*** INPUT RECORDS ***
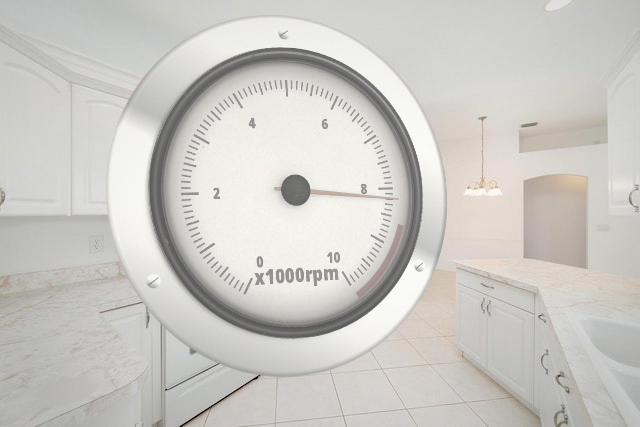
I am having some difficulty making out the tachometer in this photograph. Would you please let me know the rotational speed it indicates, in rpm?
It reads 8200 rpm
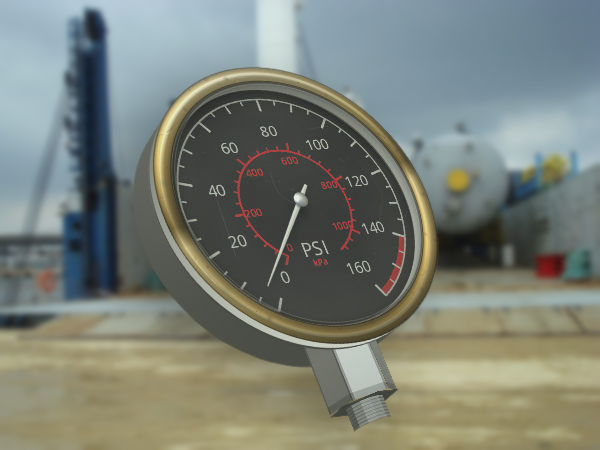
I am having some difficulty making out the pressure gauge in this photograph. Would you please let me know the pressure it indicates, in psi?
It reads 5 psi
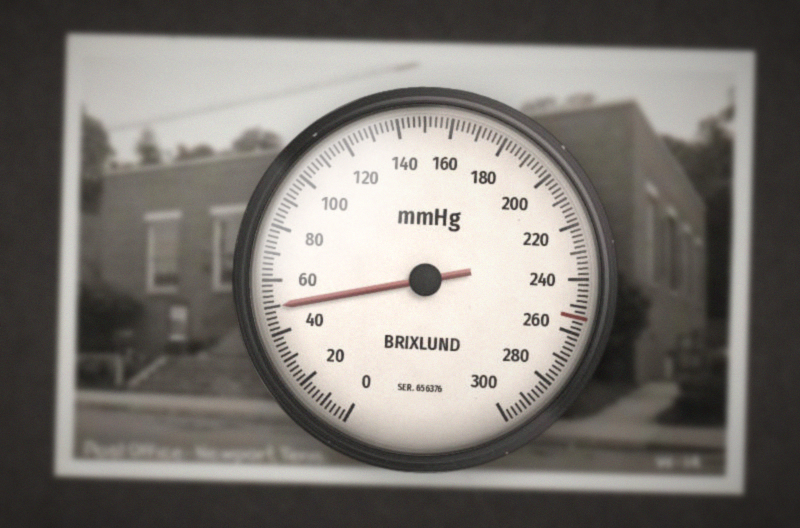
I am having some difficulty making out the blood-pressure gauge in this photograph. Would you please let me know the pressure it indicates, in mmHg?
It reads 50 mmHg
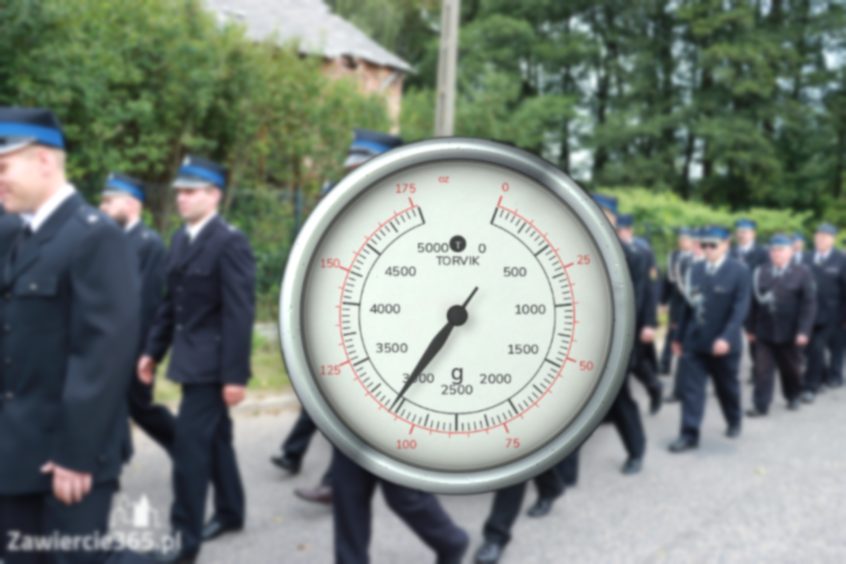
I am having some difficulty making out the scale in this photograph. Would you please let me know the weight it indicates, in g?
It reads 3050 g
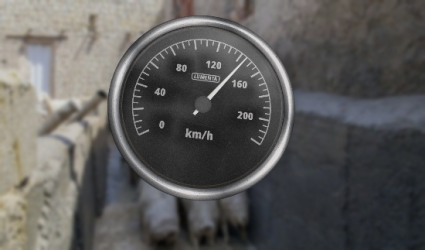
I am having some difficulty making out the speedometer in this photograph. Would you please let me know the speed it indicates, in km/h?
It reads 145 km/h
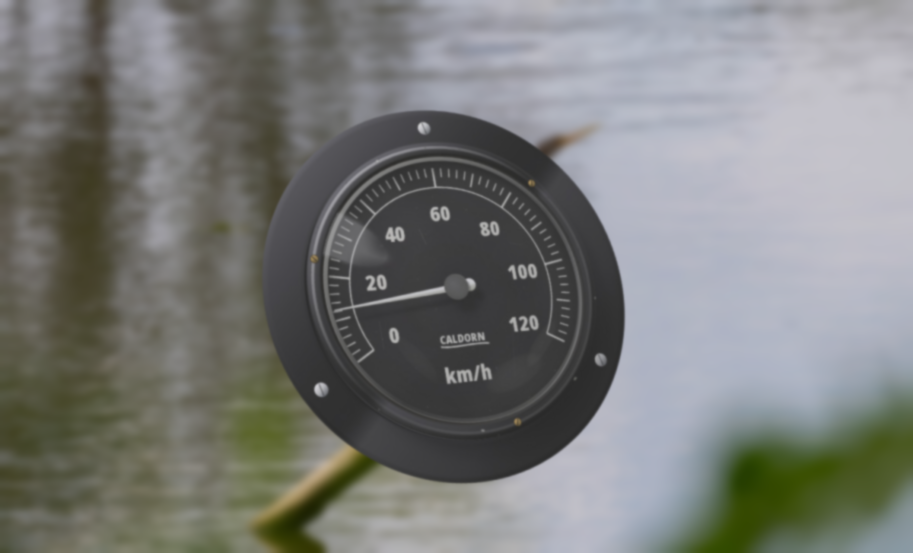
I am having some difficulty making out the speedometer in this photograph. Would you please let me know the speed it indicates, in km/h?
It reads 12 km/h
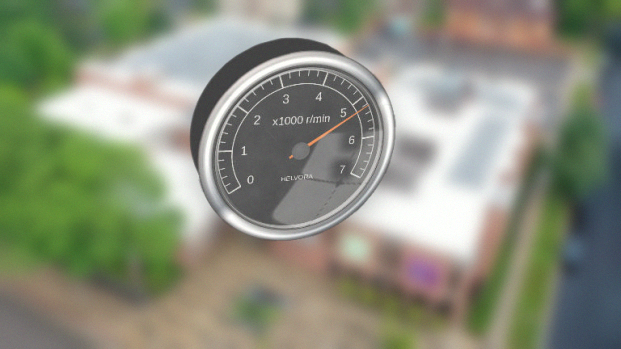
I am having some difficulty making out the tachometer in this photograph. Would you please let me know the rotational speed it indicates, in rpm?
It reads 5200 rpm
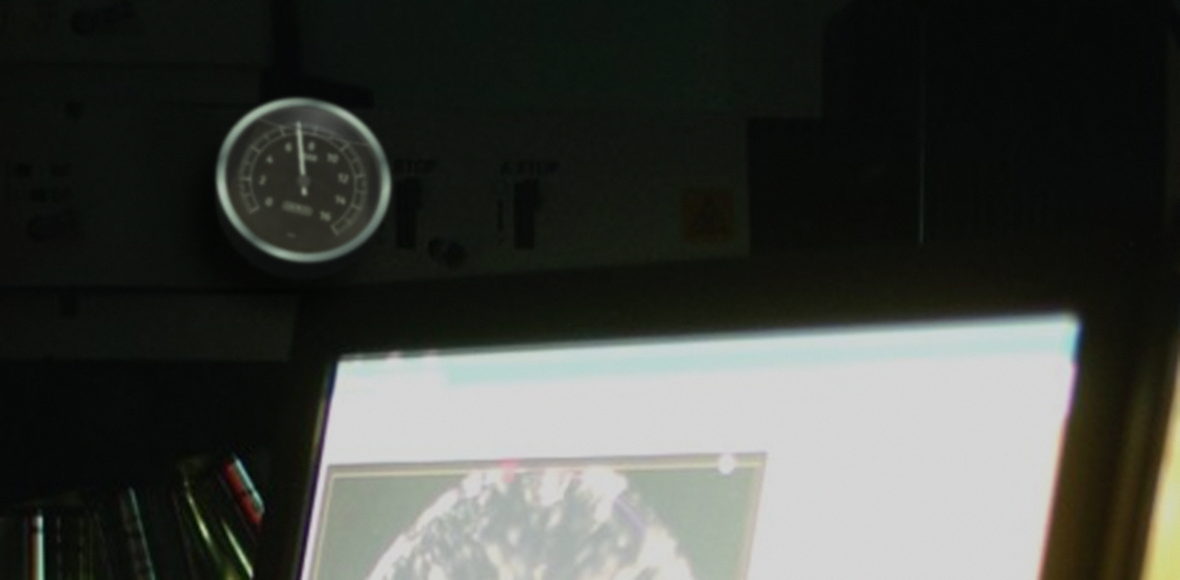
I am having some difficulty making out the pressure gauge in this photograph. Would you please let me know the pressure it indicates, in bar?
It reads 7 bar
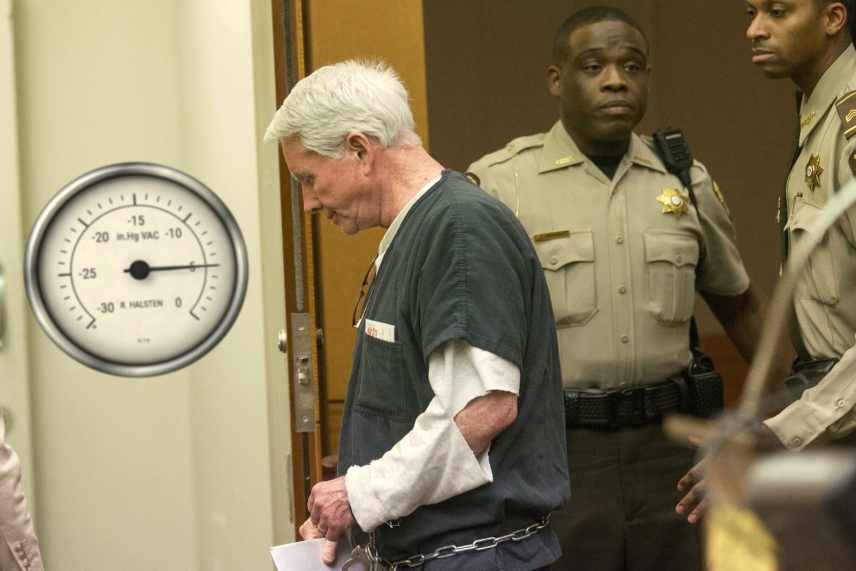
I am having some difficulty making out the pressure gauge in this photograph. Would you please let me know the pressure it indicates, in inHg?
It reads -5 inHg
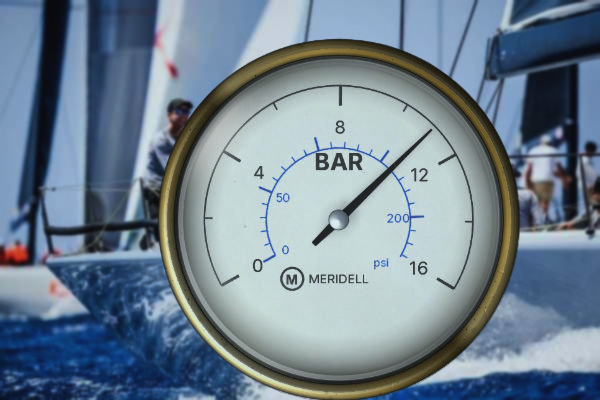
*** End of INPUT RECORDS ***
(TASK PROMPT):
Copy the material word for word, from the line containing "indicates, in inHg?" through the end, and leave the pictures out.

(RESPONSE TO THE TASK):
I am having some difficulty making out the pressure gauge in this photograph. Would you please let me know the pressure it indicates, in inHg?
It reads -5 inHg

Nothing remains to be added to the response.